Can you recommend some pieces of art to visit?
You could begin with Full Immersion, which is an experiment by an artist called Dan Coyote. The idea was: what if you took the full volume of an island and used it to create an art piece that filled that volume: 256 by 256 by 740 virtual cubic meters. It is enormous! It is a dynamic piece of art that responds to you when you move through it. When you navigate the space you are actually within the piece of art. It is like nothing I have ever seen.
Some users complain that getting into Second Life is too difficult.
Yes, and I have been concerned about that the whole time that I have been in Second Life. When we first came in, two years ago, the very first thing that we did was to write a guide. Now we have designed a completely new orientation experience: an island that looks like San Francisco where there are four levels of orientation. In the first one, you can get your account, download the software and be off and running in ten minutes. Then, you can get to our San Francisco Mission District and learn more: how to do advanced gestures, how to do voice, how to build, how to modify textures... Or you can go to Fisherman's Wharf to learn about Second Life culture. And if you want to experience the education possibilities on Second Life you can go across the Golden Gate Bridge to Berkeley University.
What is the usual reaction of traditional universities when you introduce them to Second Life?
I think it is like with any new technology.

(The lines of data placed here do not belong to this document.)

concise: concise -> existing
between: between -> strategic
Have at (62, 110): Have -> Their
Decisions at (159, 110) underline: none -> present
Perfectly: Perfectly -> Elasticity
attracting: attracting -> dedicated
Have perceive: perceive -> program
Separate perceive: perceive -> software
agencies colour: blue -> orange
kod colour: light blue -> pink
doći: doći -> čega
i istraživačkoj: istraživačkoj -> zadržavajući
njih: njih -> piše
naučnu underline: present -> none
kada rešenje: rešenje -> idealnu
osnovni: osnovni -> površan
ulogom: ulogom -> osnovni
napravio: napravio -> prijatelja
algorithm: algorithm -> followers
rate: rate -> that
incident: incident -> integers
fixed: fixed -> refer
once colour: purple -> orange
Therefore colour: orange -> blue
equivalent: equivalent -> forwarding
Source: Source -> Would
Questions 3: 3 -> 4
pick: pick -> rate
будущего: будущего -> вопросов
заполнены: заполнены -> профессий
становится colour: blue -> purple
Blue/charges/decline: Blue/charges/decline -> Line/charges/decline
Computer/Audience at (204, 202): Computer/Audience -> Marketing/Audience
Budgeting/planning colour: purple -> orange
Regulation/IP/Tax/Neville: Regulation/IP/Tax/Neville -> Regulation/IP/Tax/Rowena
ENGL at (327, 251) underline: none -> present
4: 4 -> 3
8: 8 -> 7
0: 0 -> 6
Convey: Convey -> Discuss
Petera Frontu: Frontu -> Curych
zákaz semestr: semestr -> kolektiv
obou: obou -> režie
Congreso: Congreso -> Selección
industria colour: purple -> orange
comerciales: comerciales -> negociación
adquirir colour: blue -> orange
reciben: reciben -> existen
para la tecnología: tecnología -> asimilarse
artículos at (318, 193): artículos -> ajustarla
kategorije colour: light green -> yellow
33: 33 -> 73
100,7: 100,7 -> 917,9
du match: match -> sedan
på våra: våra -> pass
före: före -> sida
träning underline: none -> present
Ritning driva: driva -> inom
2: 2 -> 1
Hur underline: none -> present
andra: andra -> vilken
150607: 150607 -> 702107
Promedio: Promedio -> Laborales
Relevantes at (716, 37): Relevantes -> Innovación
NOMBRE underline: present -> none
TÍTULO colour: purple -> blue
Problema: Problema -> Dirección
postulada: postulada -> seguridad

Some people are interested and some are sceptical. What is interesting to me is how long it takes before the ones who are sceptical begin to become interested. That is when you can say you have got something fairly interesting.
Another parameter would be how long it takes for the interested to become sceptical...
Ha, ha, ha! Well I guess there are a few of those as well! I never felt that it made any sense to push people to things: people make their own decisions about what is useful. And so, what we focused on is demonstrating how Second Life can be useful. We are not interested in trying to make the case that is useful for everything, because it is probably not. But it is useful for some things and one of the reasons it is more useful is that these spaces are global. The very reason why I am sitting here talking to you is because I met someone from the UOC in Second Life.
Really?
Yes! And we have friends all over the world! Last night I was talking in Second Life with people from the United States and Australia. It has happened to me a lot that I meet someone in an educational context in Second Life and then in real life. It is a tremendous networking tool that allows me to keep in touch with people all over the globe in ways that I could never before. And when we see each other in Second Life it is like being together! So now I plan part of my day for being in Second Life simply so that I can keep up with these colleagues that I work with all across the world.